Seni unutmak için girdiğim
mücadelelerde yitirdim solmuş günlerden arta kalan benliğimi. Üşüyen
yalnızlığıma bir tokat misali yokluğun. Yakıyor benliğimi hasretinin kor alevi.
Ocakta unutulmuş çaydanlık misali kalbim. Her an su kaynatıp, adım adım içindeki sabrı azalan.
Ya da bir kibrit çöpü misali yandıkça külleri dışında bir şeyi kalmayan…
Her gece odamı izleyen bir hayalet
sanki yokluğun. Ne zaman senin dışında bir şey düşünsem yanımda beliriveriyor.
Bir tek anım dahi sensiz geçsin istemiyor. Sahi gülüşüne öldüğüm sen hangi
anında yanımda olmak isterdin. Bitmiş bir mumu daha ne kadar yakabilirsin ki. Daha
kaç bensiz anıyı biriktirebilirsin göz aydınlığında!
Fırtınalı geçen bir geçmişin sonu
güllük gülistanlık olacak desem kim inanır. Kim inanır bir daha bir araya gelebileceğimize.

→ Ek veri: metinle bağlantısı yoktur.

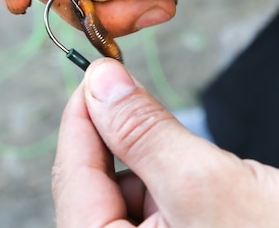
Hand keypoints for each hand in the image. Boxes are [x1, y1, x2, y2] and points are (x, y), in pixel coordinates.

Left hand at [52, 59, 278, 226]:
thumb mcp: (206, 182)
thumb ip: (144, 132)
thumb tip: (102, 82)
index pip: (72, 173)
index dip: (83, 113)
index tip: (101, 71)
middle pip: (93, 182)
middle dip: (123, 139)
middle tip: (151, 109)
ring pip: (123, 191)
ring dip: (151, 163)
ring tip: (202, 175)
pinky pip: (149, 206)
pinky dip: (168, 183)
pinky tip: (204, 192)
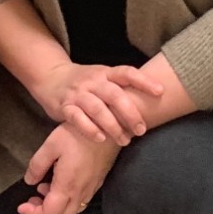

Aramıza koyduğun uçurumların haddi hesabı yok. Aynı yolu yürürken ayak
parmaklarımızla çizdiğimiz o çizgiler bir bir siliniyor yollardan. Gittiğimiz sinema
salonu artık hiç açılmayacak sanki. Seninle biten kaç güzel şey varsa hepsine
birden üzülüyorum.
Sorgusu bitmeyen bir zanlı gibi
geçmiş. Kim sorgulasa ağzımdan sana dair bir şey duymuyor. İşkencelere maruz
kalıyorum. Soğuk gecelerin ayazında, uykusuzluğun hakim olduğu o bedbaht
saatlerde yokluğun hep başucumda. Ölüm gibi ensemde duruyor.Yaşadığıma şahit
arıyorum. Nefes almak yaşamak mı gerçekten?